Of course, Steinbrenner being Steinbrenner, in the moments following the celebration of the achievement, the Boss phoned Gooden in the clubhouse to offer his congratulations, then said, “Nice job, kid. Now keep it up.”
Things sure don’t get easier for the 23-19 Yankees this week as they head to Toronto for a four-game series with the Jays, another team that boils my blood. And this apparently is the wrong time to be playing this band of showboaters north of the border since they just swept the Braves, the best team in the National League.

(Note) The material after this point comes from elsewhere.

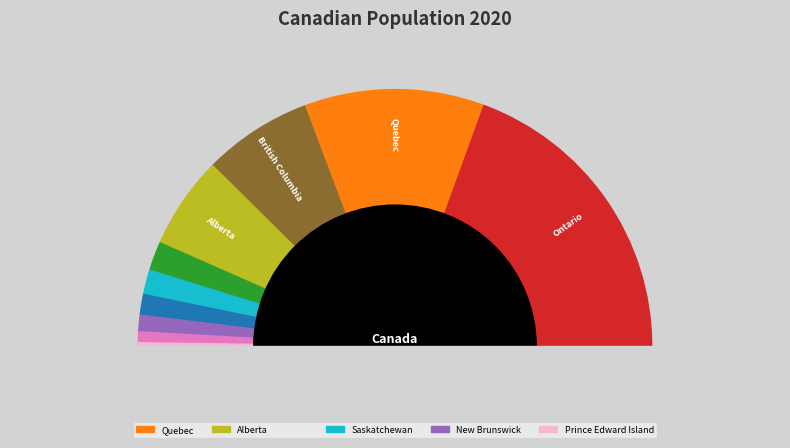

Count the number of slices in the pie.

10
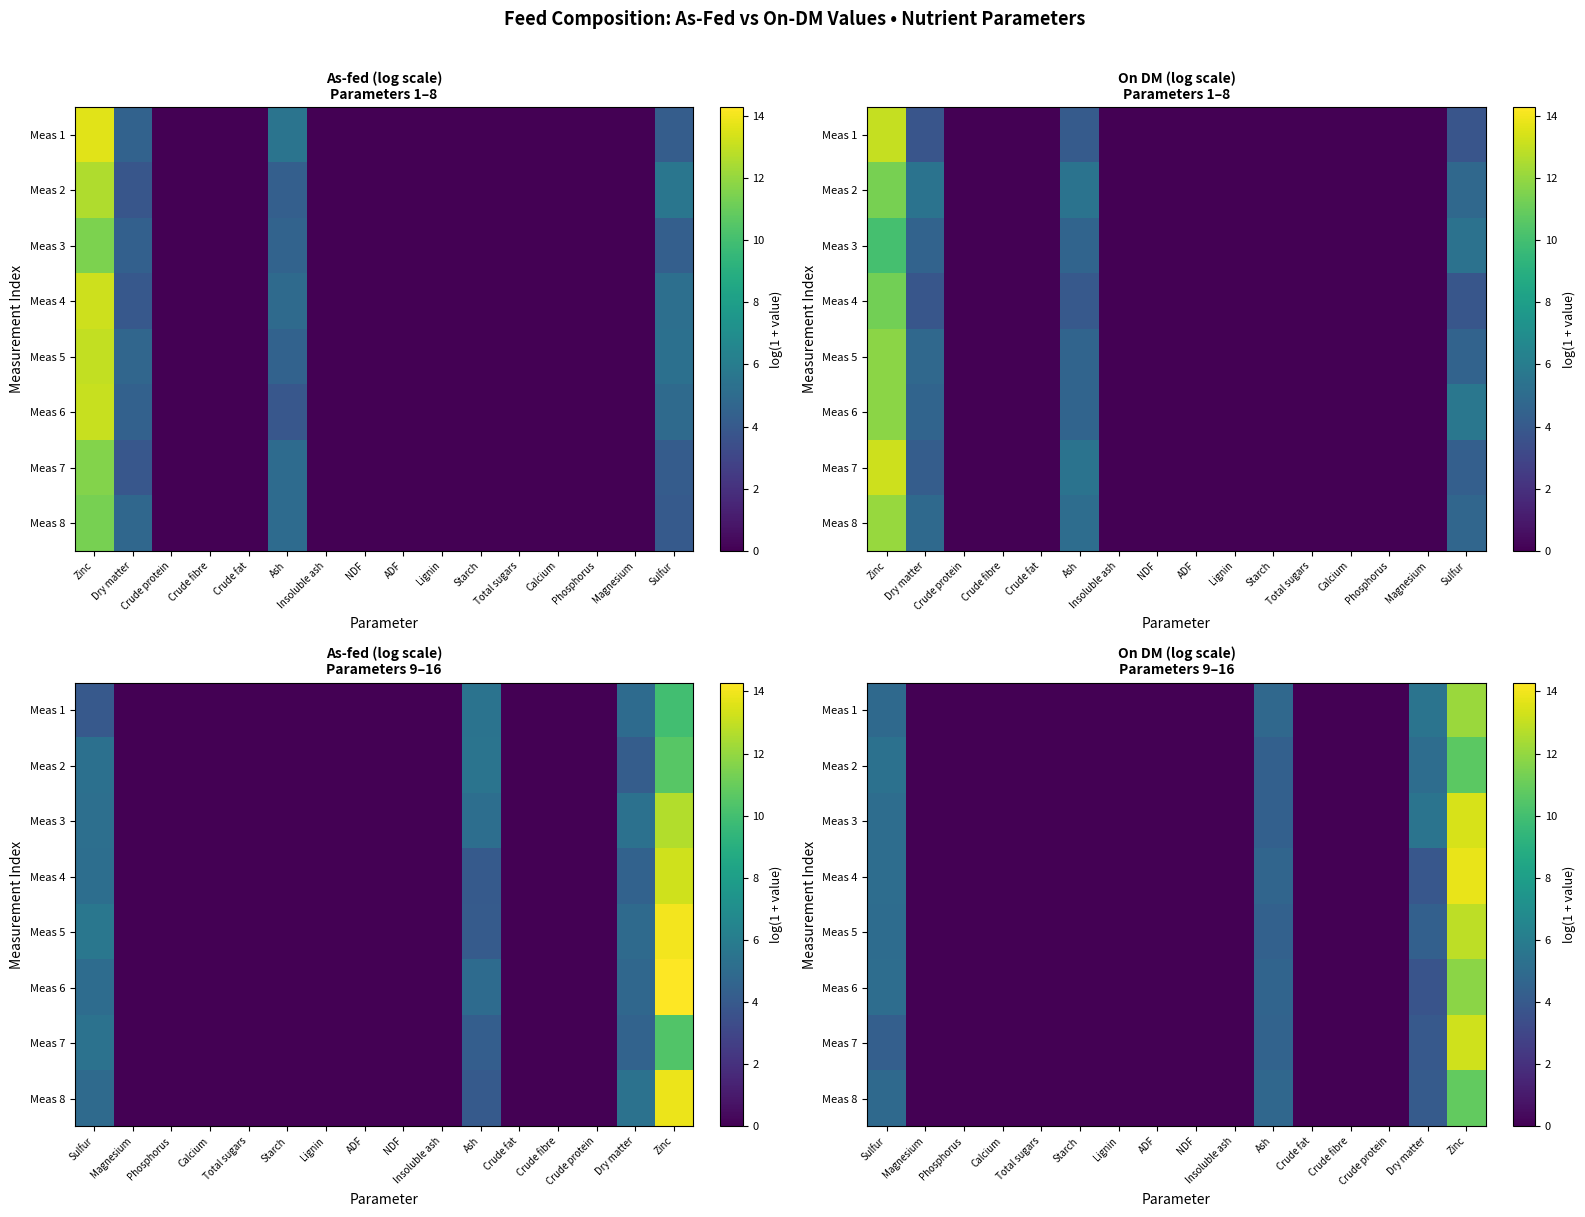

List the series in order of their peak value, highest first.

Meas 4, Meas 3, Meas 7, Meas 5, Meas 1, Meas 6, Meas 8, Meas 2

Friday, Chris Bassit threw a complete game two-hit shutout against an Atlanta offense that is every bit as dynamic as the Rays. Saturday the Jays won 5-2 and then Sunday, the Braves had a 5-4 lead in the bottom of the ninth and their closer , Raisel Iglesias, blew it and the Jays walked it off on Danny Jansen’s two-run single. Great.
The Jays are 24-16, six behind the Rays, and their offense really hasn’t even taken off yet. The usual suspects - Bo Bichette, Vlad Guerrero and Matt Chapman - are raking, but George Springer is still struggling to get going, Daulton Varsho hasn’t done much yet, and Jansen and Santiago Espinal are hitting .182 and .175 respectively.
They’ve pitched pretty well, though. Bassit gave up nine eared runs in his first start of the year and over his last seven his ERA is 1.97. Kevin Gausman remains one of the toughest pitchers in MLB, and even Yusei Kikuchi has pitched well. The one surprise is that Alek Manoah hasn’t been great, but he has a thing for the Yankees, so he’s always up for dominating them.
The pitching matchups aren’t all set yet: Monday, 7:07 on YES, Manoah (4.83 ERA) is going for the Jays. Tuesday, 7:07 on YES, it’s German (4.00) vs. Gausman (3.38). Wednesday is a 7:07 game on Amazon Prime, Cole (2.22) is pitching for the Yankees. And Thursday, 7:07 on YES, Cortes (5.53) goes for the Yankees.